● **Goal of the exercise**
Consider the entries below. Count the lines holding the string "fase" and state the number only.

----------------

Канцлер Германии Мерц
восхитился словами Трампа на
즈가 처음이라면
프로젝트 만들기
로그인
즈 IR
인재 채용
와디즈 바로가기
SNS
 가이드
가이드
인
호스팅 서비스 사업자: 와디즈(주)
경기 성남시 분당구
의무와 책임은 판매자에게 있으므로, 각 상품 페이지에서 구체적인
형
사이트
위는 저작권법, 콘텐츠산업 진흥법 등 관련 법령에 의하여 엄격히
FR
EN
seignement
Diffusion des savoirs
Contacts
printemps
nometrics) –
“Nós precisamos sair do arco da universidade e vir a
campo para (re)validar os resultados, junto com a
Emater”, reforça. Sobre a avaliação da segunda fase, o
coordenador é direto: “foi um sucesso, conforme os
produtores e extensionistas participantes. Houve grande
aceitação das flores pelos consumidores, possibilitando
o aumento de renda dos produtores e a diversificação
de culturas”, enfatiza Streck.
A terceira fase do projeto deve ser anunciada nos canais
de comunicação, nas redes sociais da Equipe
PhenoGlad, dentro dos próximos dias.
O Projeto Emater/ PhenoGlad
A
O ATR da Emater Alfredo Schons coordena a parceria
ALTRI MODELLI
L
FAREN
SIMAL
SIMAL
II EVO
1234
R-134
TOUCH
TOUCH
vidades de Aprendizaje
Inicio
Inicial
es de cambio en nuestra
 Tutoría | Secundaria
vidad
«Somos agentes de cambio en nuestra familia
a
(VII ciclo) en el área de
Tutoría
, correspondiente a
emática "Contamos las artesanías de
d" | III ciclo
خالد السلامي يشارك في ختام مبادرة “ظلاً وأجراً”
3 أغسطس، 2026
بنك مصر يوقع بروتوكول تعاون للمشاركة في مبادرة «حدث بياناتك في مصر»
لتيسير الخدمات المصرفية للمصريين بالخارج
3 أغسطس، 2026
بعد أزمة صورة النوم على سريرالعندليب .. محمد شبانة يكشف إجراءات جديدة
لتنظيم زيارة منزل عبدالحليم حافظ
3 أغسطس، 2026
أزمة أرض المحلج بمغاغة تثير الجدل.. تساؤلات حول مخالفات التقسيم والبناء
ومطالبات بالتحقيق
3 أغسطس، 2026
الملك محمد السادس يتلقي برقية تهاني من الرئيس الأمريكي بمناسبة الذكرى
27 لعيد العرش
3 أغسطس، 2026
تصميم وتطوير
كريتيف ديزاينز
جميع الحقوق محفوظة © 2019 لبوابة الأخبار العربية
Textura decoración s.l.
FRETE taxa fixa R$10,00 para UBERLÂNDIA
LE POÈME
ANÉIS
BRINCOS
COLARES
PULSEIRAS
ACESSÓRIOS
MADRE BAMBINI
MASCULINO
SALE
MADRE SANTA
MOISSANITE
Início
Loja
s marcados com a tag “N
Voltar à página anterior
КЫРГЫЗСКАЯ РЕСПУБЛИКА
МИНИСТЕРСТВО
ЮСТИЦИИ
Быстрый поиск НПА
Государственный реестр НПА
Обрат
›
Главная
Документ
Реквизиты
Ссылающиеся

----------------

● **Written response**
2